§ **所示文本**
鱼类的食性是与其消化器官的组织结构和消化机能相适应的，如潘黔生等[21]对6种有胃真骨鱼类消化系统进行了比较解剖研究，口裂大小、咽齿的发达与否，胃的存在与否以及肠道的长短等均与食性有密切的关系。鳜是有胃鱼的代表，草鱼和滇池高背鲫属于典型的无胃鱼，昆明裂腹鱼食道与肠道之间有一个膨大状的囊腔，具有分泌消化液，行使胃的部分功能。鱼类食性与消化酶活性也是有一定相关性的，食性不同，消化器官组织结构，其消化机能明显不一样，导致消化酶活性也有明显差异[22-23]。如不同食性鱼类对饲料中碳水化合物的利用不用，杂食性鱼类较肉食性鱼类可利用更高水平的碳水化合物[24]。本研究发现胰蛋白酶、肠蛋白酶和胰脂肪酶活性大致表现为肉食性>杂食性>草食性。一些学者也报道了相似结果，刘运正等[25]报道蛋白酶活性与食性有关，肉食性鱼类的蛋白酶活性显著高于杂食性和草食性。PARRIZAS等[26]指出，一般肉食性鱼类的脂肪酶活性要高于草食性和杂食性鱼类。本实验中草鱼和滇池高背鲫的肠脂肪酶活性高于鳜和昆明裂腹鱼，可能因为前者属于无胃鱼，因此肠道需要行使部分胃的功能，所以导致肠脂肪酶活性较高。李向松等[27]比较了草鱼、异育银鲫和青鱼淀粉酶的差异后指出，草食性草鱼和肉食性青鱼对玉米淀粉的利用要优于杂食性异育银鲫。刘泓宇等[28]报道了杂食性鱼类的淀粉酶活性要高于肉食性鱼类。本研究也发现了相同的结果，草鱼的胰淀粉酶和肠淀粉酶活性最高，而鳜的最低。另外，肠道是鱼类机体营养物质消化和吸收的主要器官，特别是对一些无胃鱼，其消化作用更加突出。不同食性鱼类肠道各部形态结构上各具特点，如肉食性鱼类肠道较短，杂食性鱼类肠道较长，草食性鱼类介于之间[23]。刘怀如等[29]对南方胡子鲇的消化系统进行解剖观测，其消化系统的形态结构表现出与食性相适应的特点。本研究也发现四种食性鱼类肠道组织形态各异，肠绒毛高度、绒毛宽度和肌层厚度在四种鱼类之间均存在显著差异。鳜肠道微绒毛分支较多，结构复杂，按微绒毛复杂程度(绒毛长度和绒毛宽度)排序可为：肉食性>草食性>杂食性。肌层厚度也与肠道微绒毛复杂程度一致，肉食性>草食性>杂食性。肠道的特殊结构决定了肠道是鱼体容纳食物、运输食物以及消化吸收营养物质的主要场所，肠微绒毛高度、宽度及其复杂程度直接影响肠道的容纳性及对营养物质的吸收[30]。肠道壁肌肉层由平滑肌组成，通过节律性舒张和收缩来推动食物在肠道内移动，肌层厚度直接反映肠道的收缩蠕动能力，加强肠道收缩蠕动是增加食物消化和降低食糜流通的有效手段[31]。肉食性鱼类肠道较短，通过增加肠道结构的复杂性，可以降低食糜的流通速度，增强营养物质的吸收。因此，肠道结构的复杂性与肠道长度呈现相反的结果，并与鱼类食性相适应，达到对营养物质充分吸收的目的。

§ **已存条目**
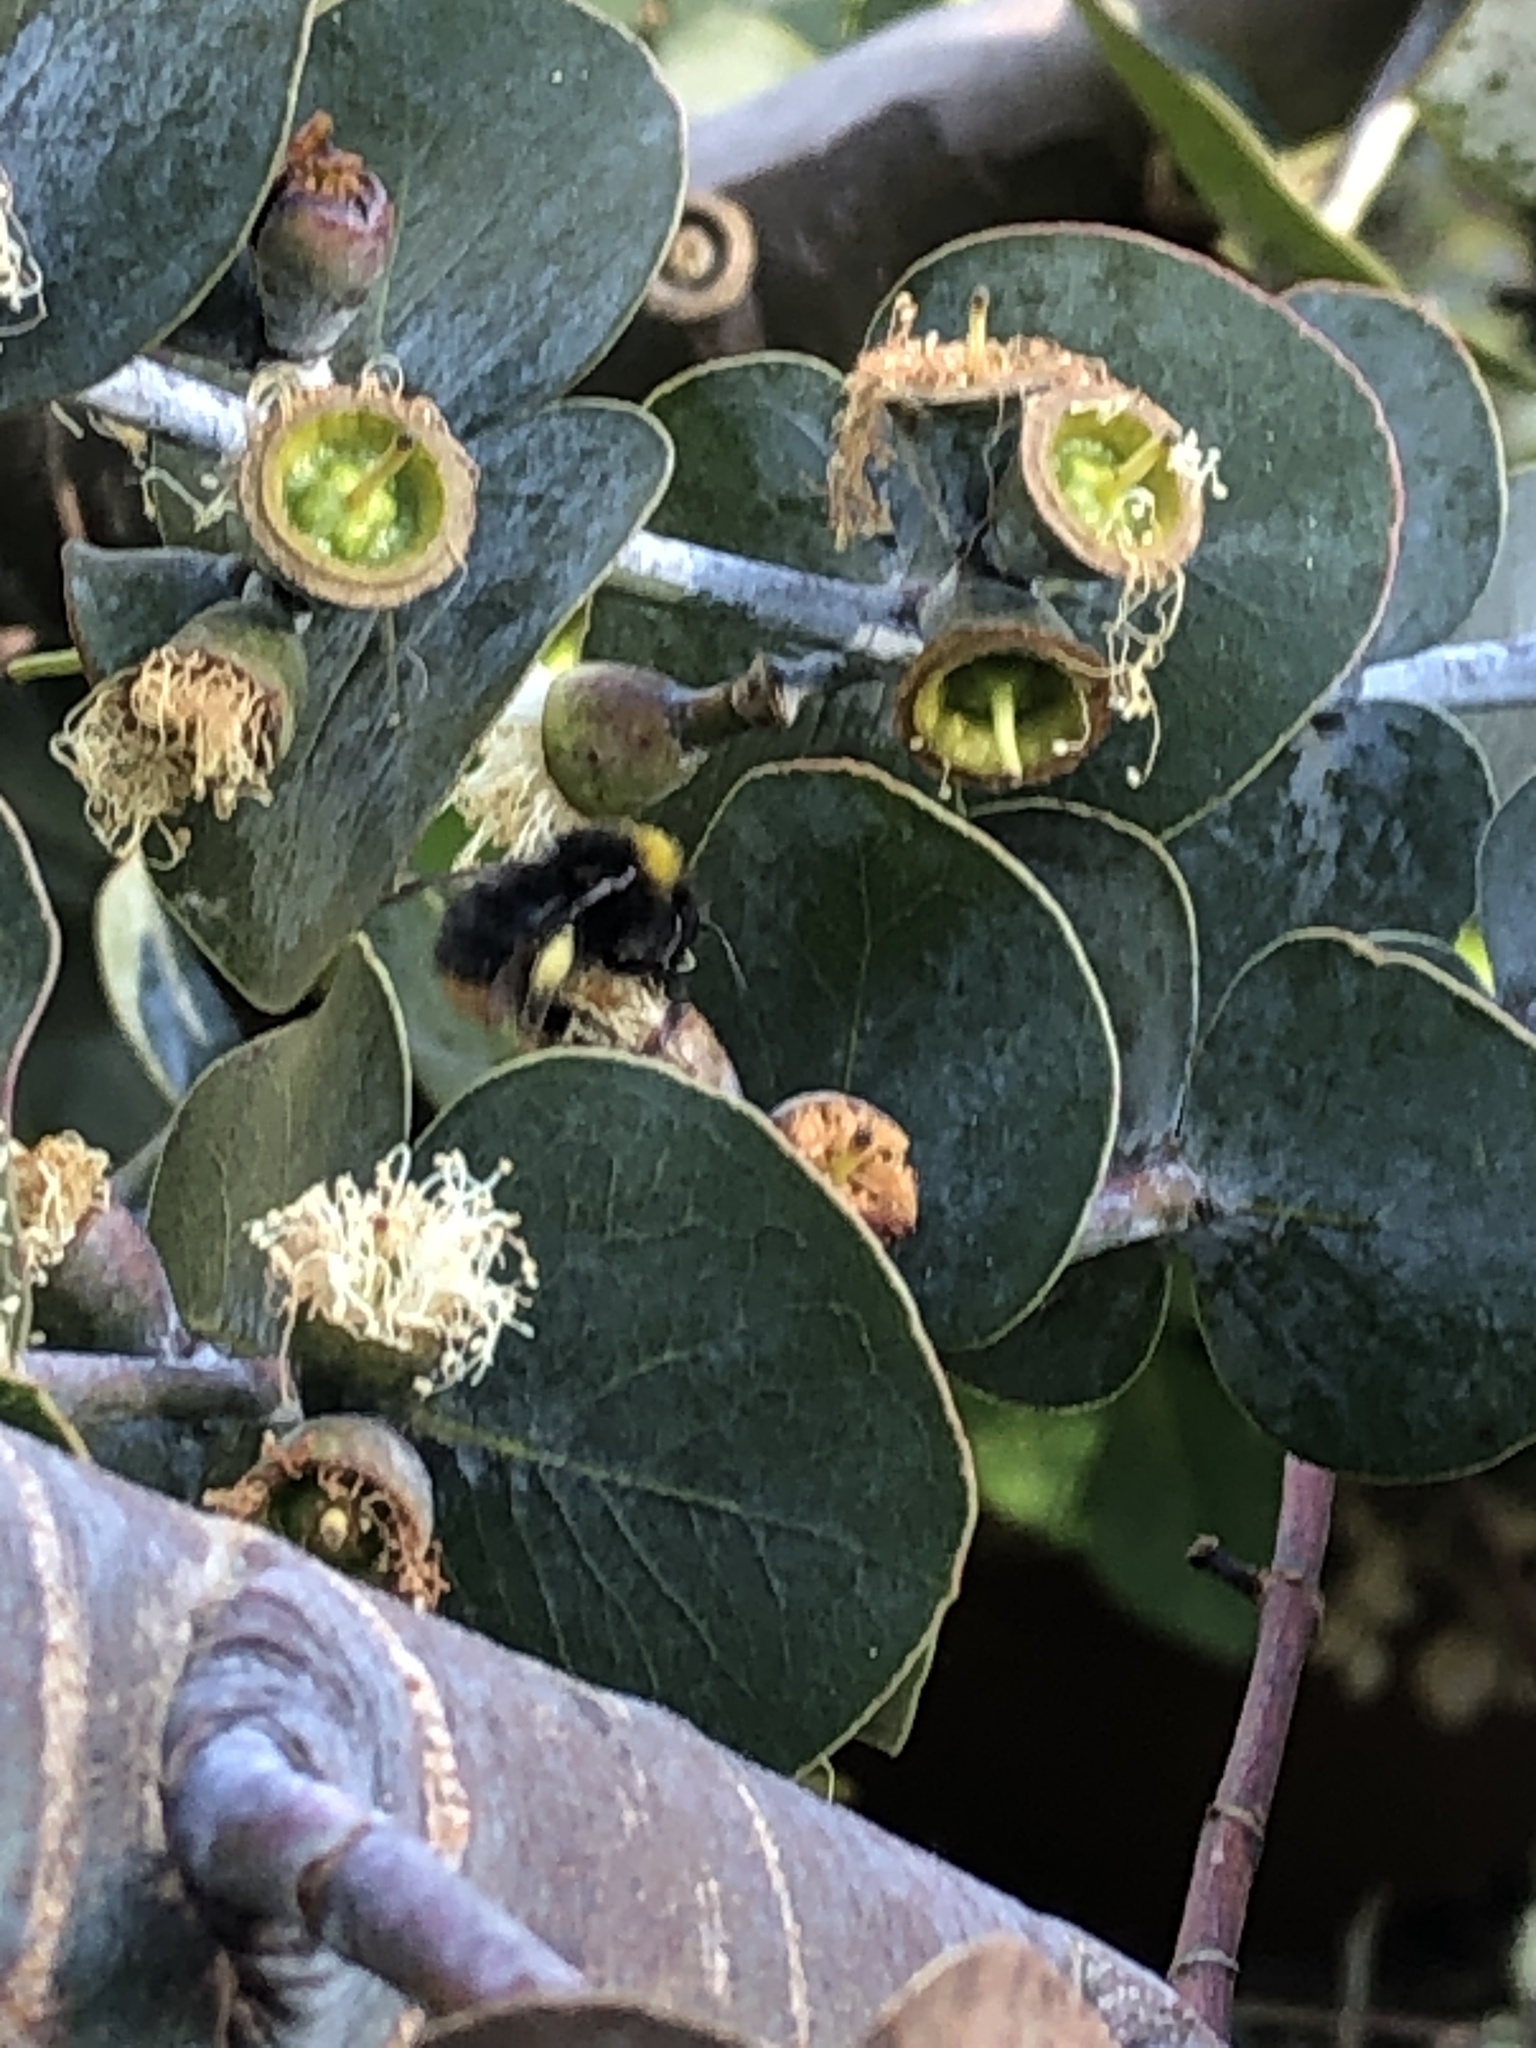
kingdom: Animalia
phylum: Arthropoda
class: Insecta
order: Hymenoptera
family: Apidae
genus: Bombus
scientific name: Bombus pratorum
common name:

§ **待解问题**
a - 根据这段关于鱼类食性与消化机能的文本，哪两种鱼被列为典型的无胃鱼？
b - 请紧接这段关于鱼类食性与消化机能的文本的最后一句往下续写。

§ **编号答案**
a - 草鱼和滇池高背鲫。

b -
综上所述，鱼体组成、血液生化指标、肠道形态结构及消化道酶活受食性的显著影响，且各指标与鱼类食性相适应。如肉食性鱼类肠道虽短，但其形态结构较复杂，且其蛋白酶、脂肪酶活性相对较高，草食性鱼类刚好相反，分析这些规律对鱼类的食性鉴定具有很好的辅助作用。与畜禽相比，鱼类的机械消化能力很差，特别是一部分无胃鱼，消化功能的强弱很大程度上取决于消化酶活性。因此，研究鱼类不同食性及其独特的消化生理，根据鱼类食性特点合理配制饲料，对提高饲料利用促进鱼类生长具有重要意义。